NEW YORK (TheStreet) -- Shares of Target (TGT) rose 6.6% on Wednesday after surprising analysts with a top- and bottom-line earnings beat. The quarter was great, but it's time to take profits for now, said Pete Najarian, co-founder of optionmonster.com and trademonster.com.
"I don't think there's anything wrong with the company," he added on CNBC's "Fast Money Halftime" show. The stock has simply moved too far to fast. He also took profits in Lowe's (LOW) for similar reasons.
Investors don't need to sell Target, said Josh Brown, CEO and co-founder of Ritholtz Wealth Management. He didn't recommend investors start a new position near current levels but those who have been long can stay long.
Companies likes Target and Wal-Mart (WMT) can rally longer than many investors expect because the stocks have underperformed so badly for much of the past two years. These two companies will also benefit greatly from lower gas prices, Brown reasoned.
"Target reported a great quarter, but what catalyst exists to push the stock even higher from here?" asked Mike Murphy, founder of Rosecliff Capital. He advocated taking profits near current levels.
It's never a bad idea to lock in profits when they exist, according to Jon Najarian, co-founder of optionmonster.com and trademonster.com. He likes Wal-Mart on the long side and says the stock is under-owned by institutions. For that reason the stock can continue to move higher.
Brian Cornell, CEO and chairman of Target, was a guest on the show. Customer satisfaction is the company's top goal, he said. Target needs to have the right product in the store, specifically in these four categories: baby, home, kids and style. Management is not satisfied with the company's Canadian operations, something that remains a focus going forward.
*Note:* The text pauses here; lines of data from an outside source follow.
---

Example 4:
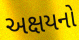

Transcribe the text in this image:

અક્ષયનો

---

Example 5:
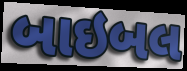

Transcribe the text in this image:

બાઇબલ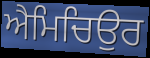
ਐਮਿਚਿਉਰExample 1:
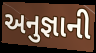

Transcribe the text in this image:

અનુજ્ઞાની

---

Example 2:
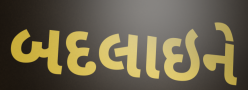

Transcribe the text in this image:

બદલાઇને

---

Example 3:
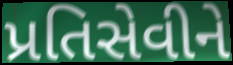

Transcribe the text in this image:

પ્રતિસેવીને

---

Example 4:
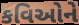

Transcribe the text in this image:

કવિઓને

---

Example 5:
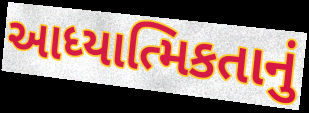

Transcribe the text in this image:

આધ્યાત્મિકતાનું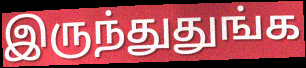
இருந்துதுங்க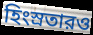
হিংস্রতারও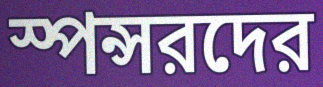
স্পন্সরদেরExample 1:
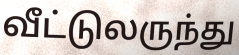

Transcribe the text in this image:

வீட்டுலருந்து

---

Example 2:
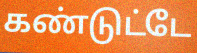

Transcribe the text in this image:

கண்டுட்டே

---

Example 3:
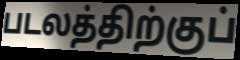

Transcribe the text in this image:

படலத்திற்குப்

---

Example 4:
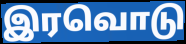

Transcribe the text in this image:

இரவொடு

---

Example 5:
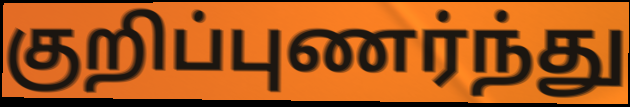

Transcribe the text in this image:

குறிப்புணர்ந்து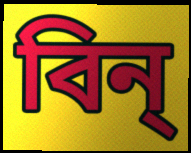
বিন্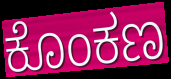
ಕೊಂಕಣ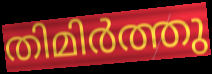
തിമിർത്തു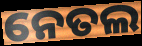
ନେତଲ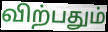
விற்பதும்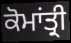
ਕੋਮਾਂਤ੍ਰੀ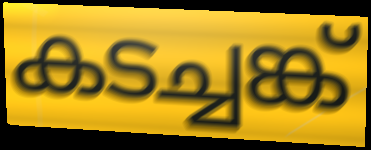
കടച്ചങ്ക്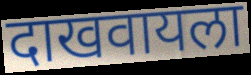
दाखवायलाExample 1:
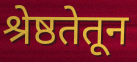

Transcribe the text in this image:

श्रेष्ठतेतून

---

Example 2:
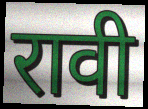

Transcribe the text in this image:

रावी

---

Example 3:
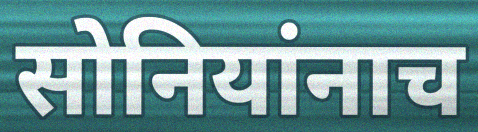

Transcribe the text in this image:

सोनियांनाच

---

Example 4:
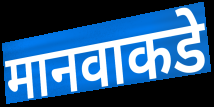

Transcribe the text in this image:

मानवाकडे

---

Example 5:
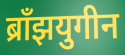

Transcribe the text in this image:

ब्राँझयुगीन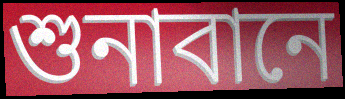
শুনাবানেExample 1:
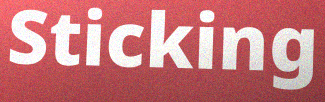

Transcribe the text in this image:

Sticking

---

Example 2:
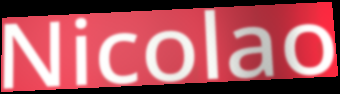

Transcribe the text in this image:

Nicolao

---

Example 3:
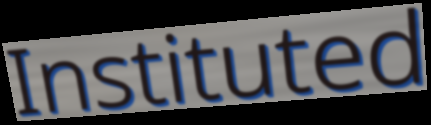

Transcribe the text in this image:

Instituted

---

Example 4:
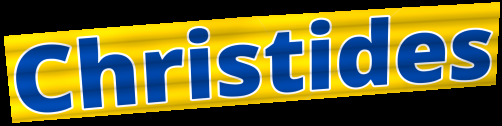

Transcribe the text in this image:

Christides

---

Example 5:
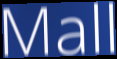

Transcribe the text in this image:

MallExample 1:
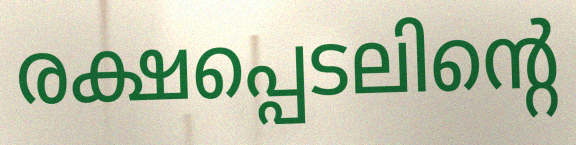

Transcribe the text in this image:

രക്ഷപ്പെടലിന്റെ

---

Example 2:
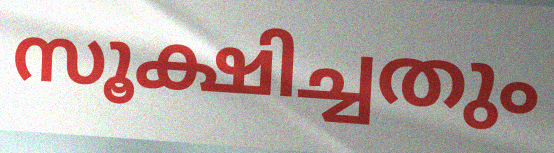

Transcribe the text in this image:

സൂക്ഷിച്ചതും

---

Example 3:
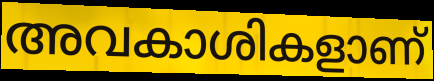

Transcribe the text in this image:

അവകാശികളാണ്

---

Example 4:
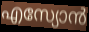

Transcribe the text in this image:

എസ്യോൻ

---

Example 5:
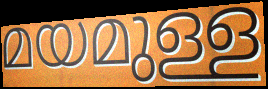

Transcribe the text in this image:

മയമുള്ള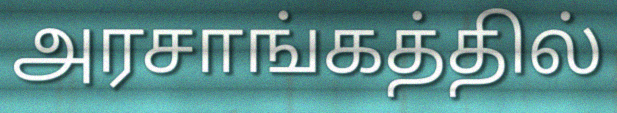
அரசாங்கத்தில்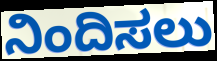
ನಿಂದಿಸಲು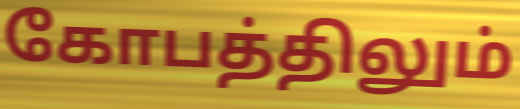
கோபத்திலும்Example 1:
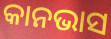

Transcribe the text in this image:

କାନଭାସ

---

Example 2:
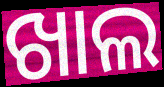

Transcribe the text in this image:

ଖାଲ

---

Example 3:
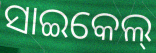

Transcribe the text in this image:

ସାଇକେଲ୍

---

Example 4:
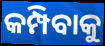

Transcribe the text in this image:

କମ୍ପିବାକୁ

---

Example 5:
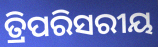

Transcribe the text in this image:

ତ୍ରିପରିସରୀୟ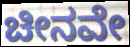
ಚೀನವೇ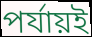
পর্যায়ই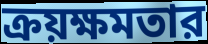
ক্রয়ক্ষমতার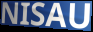
NISAU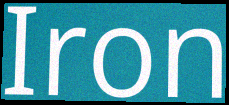
IronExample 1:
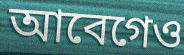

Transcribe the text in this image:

আবেগেও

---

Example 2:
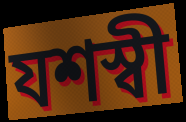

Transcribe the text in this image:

যশস্বী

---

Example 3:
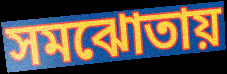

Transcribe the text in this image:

সমঝোতায়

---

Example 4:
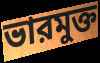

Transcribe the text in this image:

ভারমুক্ত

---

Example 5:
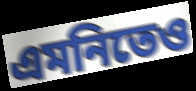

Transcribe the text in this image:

এমনিতেও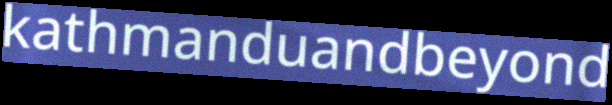
kathmanduandbeyond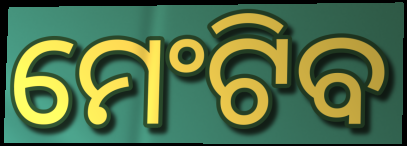
ମେଂଟିବ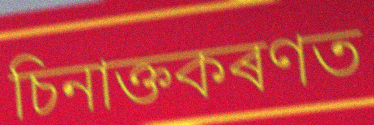
চিনাক্তকৰণতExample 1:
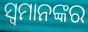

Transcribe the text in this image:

ସ୍ୱମାନଙ୍କର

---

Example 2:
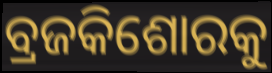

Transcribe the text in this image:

ବ୍ରଜକିଶୋରକୁ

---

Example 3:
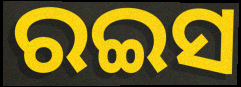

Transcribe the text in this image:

ରଇସ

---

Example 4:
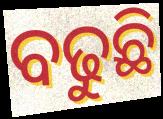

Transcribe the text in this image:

ବଢୁଛି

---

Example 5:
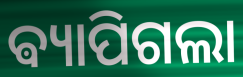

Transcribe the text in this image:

ଵ୍ୟାପିଗଲା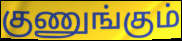
குணுங்கும்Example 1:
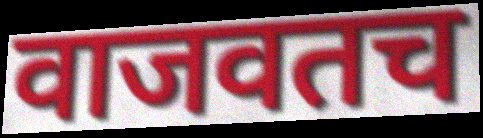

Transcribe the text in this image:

Customers can experience Target in several different ways, including online, in-store and in-store product pickup. The company's omni-channel distribution is paying off as well, up 30% year over year, he said. Regarding the recent data breach, it's an issue that plagues the entire industry and is something management monitors every day. "We have upped our game" in cyber security, he concluded.
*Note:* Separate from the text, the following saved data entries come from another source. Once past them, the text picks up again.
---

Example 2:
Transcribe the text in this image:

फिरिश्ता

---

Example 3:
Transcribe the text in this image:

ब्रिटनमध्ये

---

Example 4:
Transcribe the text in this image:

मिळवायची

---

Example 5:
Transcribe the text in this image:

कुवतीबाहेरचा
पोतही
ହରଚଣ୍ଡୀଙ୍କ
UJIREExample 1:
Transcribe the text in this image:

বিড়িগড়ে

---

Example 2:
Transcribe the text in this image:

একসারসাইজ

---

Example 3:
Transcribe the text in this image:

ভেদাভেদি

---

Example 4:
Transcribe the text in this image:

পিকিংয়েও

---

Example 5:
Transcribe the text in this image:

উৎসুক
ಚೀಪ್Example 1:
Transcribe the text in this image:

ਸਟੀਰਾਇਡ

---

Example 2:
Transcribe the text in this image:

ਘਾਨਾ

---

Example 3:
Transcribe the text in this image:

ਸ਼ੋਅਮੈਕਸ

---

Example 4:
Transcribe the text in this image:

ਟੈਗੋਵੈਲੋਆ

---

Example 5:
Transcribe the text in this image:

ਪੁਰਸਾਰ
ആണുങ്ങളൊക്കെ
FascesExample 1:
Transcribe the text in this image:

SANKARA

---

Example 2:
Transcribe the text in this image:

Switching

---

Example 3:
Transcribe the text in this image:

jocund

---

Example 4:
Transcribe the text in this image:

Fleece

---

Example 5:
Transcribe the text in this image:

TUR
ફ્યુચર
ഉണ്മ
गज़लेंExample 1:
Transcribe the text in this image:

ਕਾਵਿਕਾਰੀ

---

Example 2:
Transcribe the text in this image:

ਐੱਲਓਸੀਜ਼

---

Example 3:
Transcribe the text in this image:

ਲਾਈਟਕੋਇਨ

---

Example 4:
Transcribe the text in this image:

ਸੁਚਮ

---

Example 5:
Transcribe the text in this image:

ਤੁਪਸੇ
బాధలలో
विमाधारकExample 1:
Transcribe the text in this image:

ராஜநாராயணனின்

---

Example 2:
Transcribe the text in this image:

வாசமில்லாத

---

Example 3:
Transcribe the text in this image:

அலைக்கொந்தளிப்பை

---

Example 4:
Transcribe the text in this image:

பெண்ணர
On Keurig Green Mountain (GMCR) , Brown said investors should stay long the stock. The price action has been great, Coca-Cola (KO) owns a 16% stake and is likely to buy more of the company, and earnings results continue to impress the Street.
Murphy disagreed, arguing that at 40 times earnings the stock seems too expensive. Shares are being "priced to perfection" ahead of earnings and a disappointment could push shares significantly lower.
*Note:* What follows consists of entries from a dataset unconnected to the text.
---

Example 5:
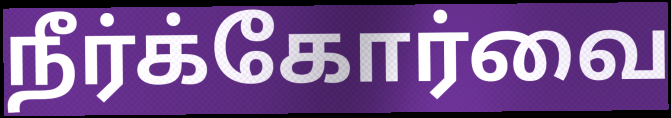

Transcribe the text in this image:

நீர்க்கோர்வை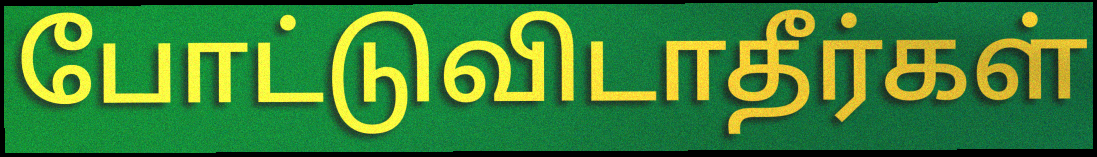
போட்டுவிடாதீர்கள்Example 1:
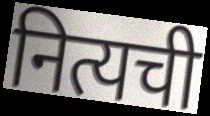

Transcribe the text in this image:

नित्यची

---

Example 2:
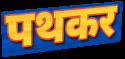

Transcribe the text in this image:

पथकर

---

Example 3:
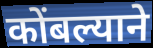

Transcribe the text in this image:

कोंबल्याने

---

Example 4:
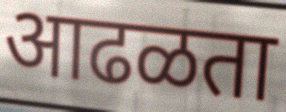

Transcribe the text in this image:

आढळता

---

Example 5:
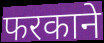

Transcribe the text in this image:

फरकाने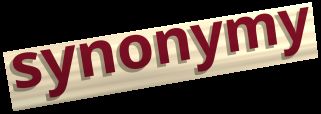
synonymyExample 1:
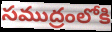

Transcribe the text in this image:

సముద్రంలోకి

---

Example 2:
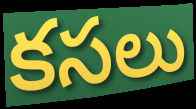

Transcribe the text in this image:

కసలు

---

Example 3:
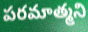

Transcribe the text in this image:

పరమాత్మని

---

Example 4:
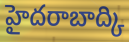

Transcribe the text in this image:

హైదరాబాద్కి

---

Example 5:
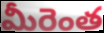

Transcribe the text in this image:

మీరెంత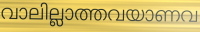
വാലില്ലാത്തവയാണവ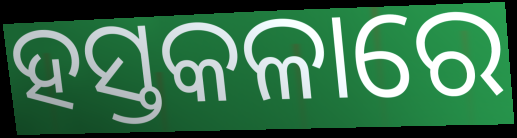
ହସ୍ତକଳାରେ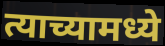
त्याच्यामध्येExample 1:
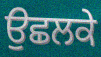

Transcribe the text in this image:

ਉਛਲਕੇ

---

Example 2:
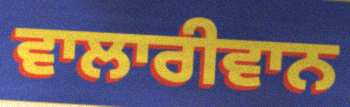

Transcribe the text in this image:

ਵਾਲਾਰੀਵਾਨ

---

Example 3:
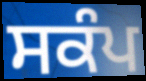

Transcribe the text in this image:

ਸਕੰਪ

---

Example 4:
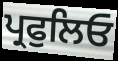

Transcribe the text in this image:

ਪ੍ਰਫੁਲਿਓ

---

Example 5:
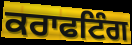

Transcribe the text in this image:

ਕਰਾਫਟਿੰਗ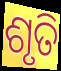
ଶୃତିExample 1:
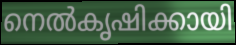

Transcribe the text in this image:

നെൽകൃഷിക്കായി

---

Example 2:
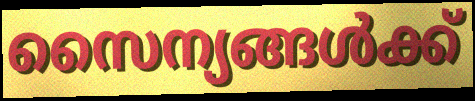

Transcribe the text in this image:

സൈന്യങ്ങൾക്ക്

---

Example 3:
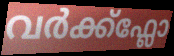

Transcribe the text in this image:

വർക്ക്ഫ്ലോ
Also catching the traders' interest is Halliburton (HAL) , which is down 12% after announcing its plans to acquire Baker Hughes (BHI) for $34.6 billion. That drop makes shares of HAL attractive, Murphy said. Lower oil prices aren't hurting operations, and the acquisition will create $2 billion in cost savings. Halliburton is a buy.
Brown says investors can buy Petrobras (PBR) . The stock looks good on the long side now that all of the bad news seems to be out of the way.
Lower oil prices help the airlines. Even though JetBlue Airways (JBLU) is tacking on baggage fees for customers, Pete Najarian said he still likes Delta Air Lines (DAL) , American Airlines (AAL) and United Continental (UAL) as his top airline plays.
Tony Dwyer, chief equity strategist at Canaccord Genuity, called his 2014 year-end target of 2,230 on the S&P 500 a little "too optimistic," but suggested that it could reach that level as soon as "early January." He has a 2015 year-end target of 2,337.
For their final trades, Brown said investors can stay long Target and Jon Najarian is buying Marathon Oil (MRO) . Murphy is a buyer of Halliburton and Pete Najarian likes Coca-Cola on the long side.